Racial and ethnic categories used by the U.S. government reflect their times.

In 1820, the category "Free Colored People" was added to the decennial census to reflect the increase in free Black people. In 1850, the term "Mulatto" was added to the census to capture people of mixed heritage. American Indians were not explicitly counted in the census until 1860. Following years of immigration from China, "Chinese" was included in the 1870 census. There was not a formal question about Hispanic origin until the 1980 census.

Not everyone is on board with the latest revisions.

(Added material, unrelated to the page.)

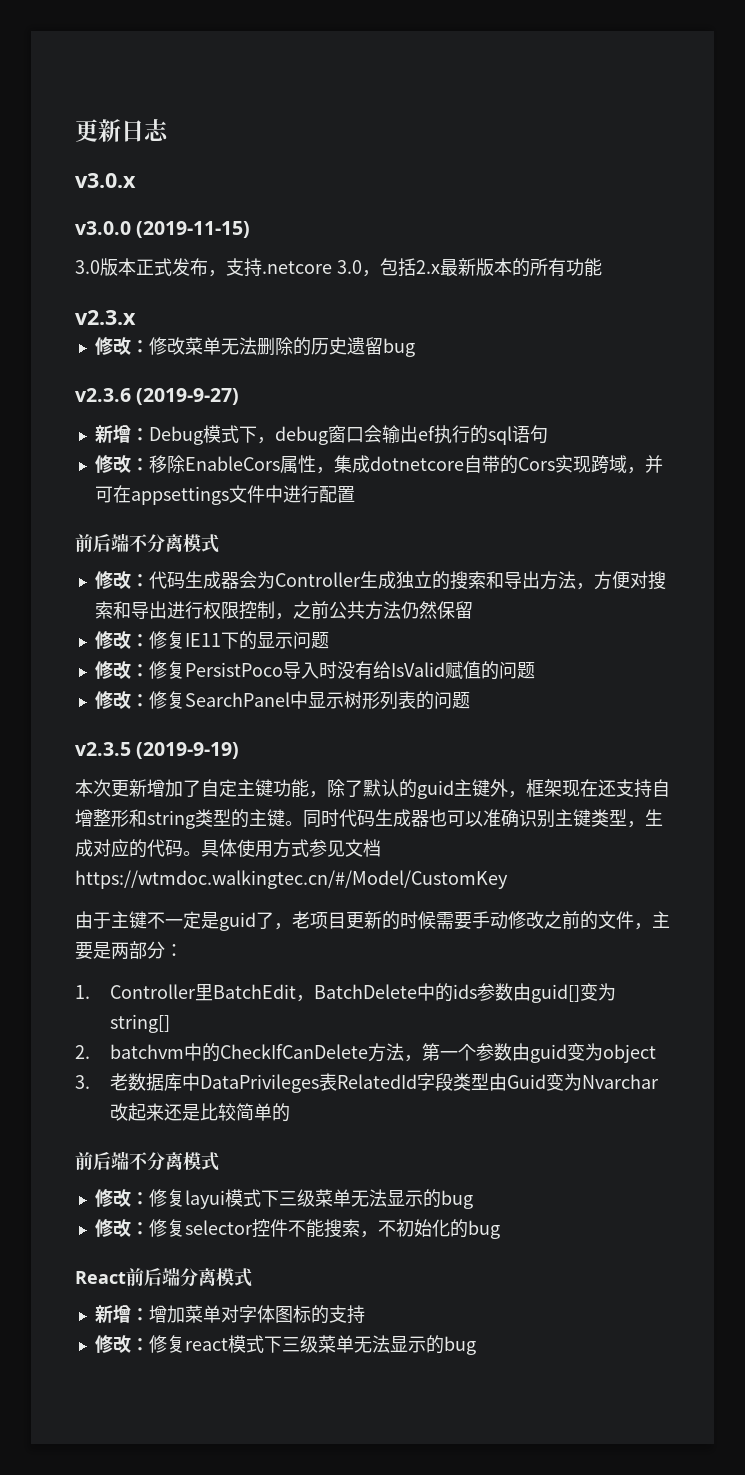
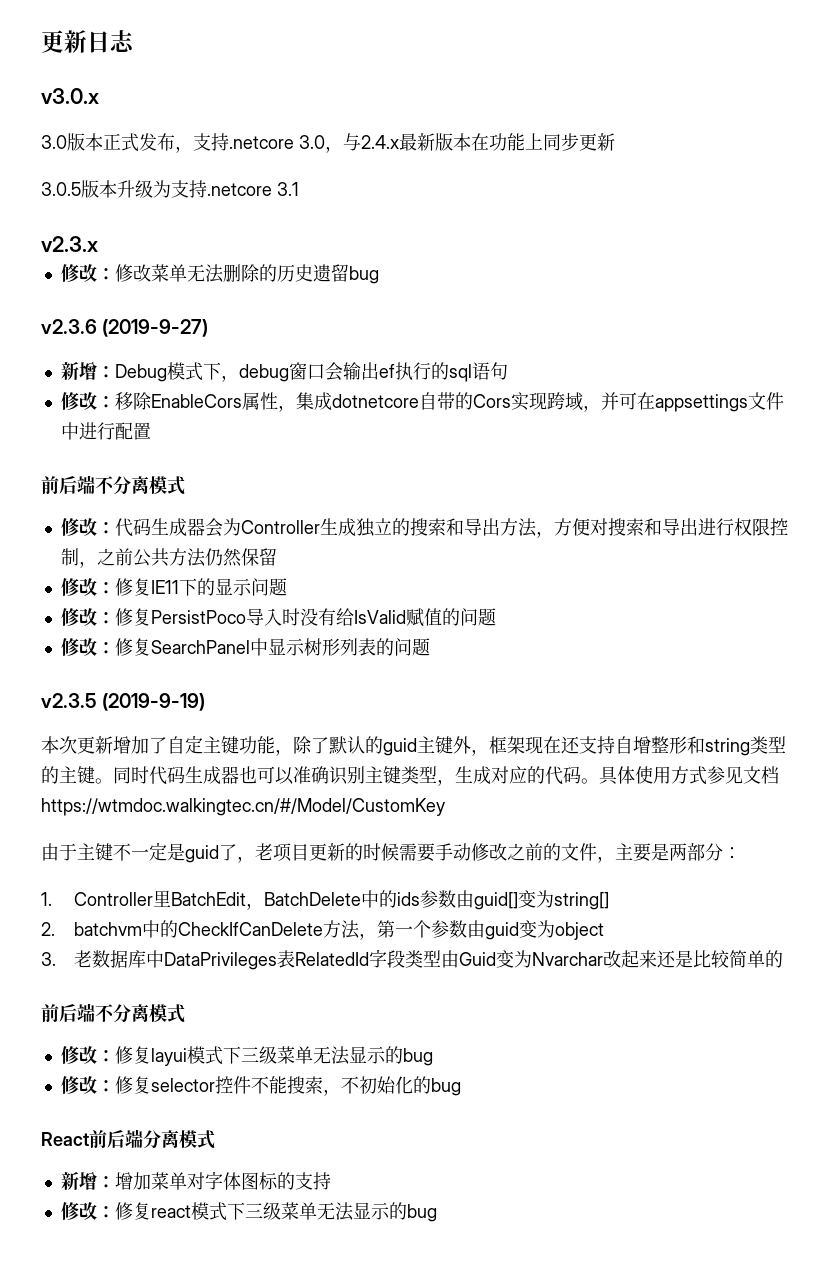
[75,221,251,238] // v3.0.0 (2019-11-15) -> (99, 96) none
[379,258,440,276] 包括2.x -> [343,133,399,151] 与2.4.x
[511,258,602,277] 的所有功能 -> [471,133,615,151] [41,180,299,198] 在功能上同步更新 // 3.0.5版本升级为支持.netcore 3.1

Some Afro Latinos feel that combining the race and ethnicity question will reduce their numbers and representation in the data, though previous research by the U.S. Census Bureau did not find significant differences among Afro Latino responses when the questions were asked separately or together.

Mozelle Ortiz, for instance, is of mixed Afro Puerto Rican descent. She feels the changes could eliminate that identity, even though people can choose more than one answer once the race and ethnicity questions are combined.

"My entire lineage, that of my Black Puerto Rican grandmother's and all other non-white Spanish speaking peoples, will be erased," Ortiz wrote the interagency group.

William Chalmers, in a letter to the group, worried that combining race and ethnicity questions would conflate the two definitions.

"Just as gender and sexual orientation are treated as different markers so should 'race' and 'culture,'" Chalmers said.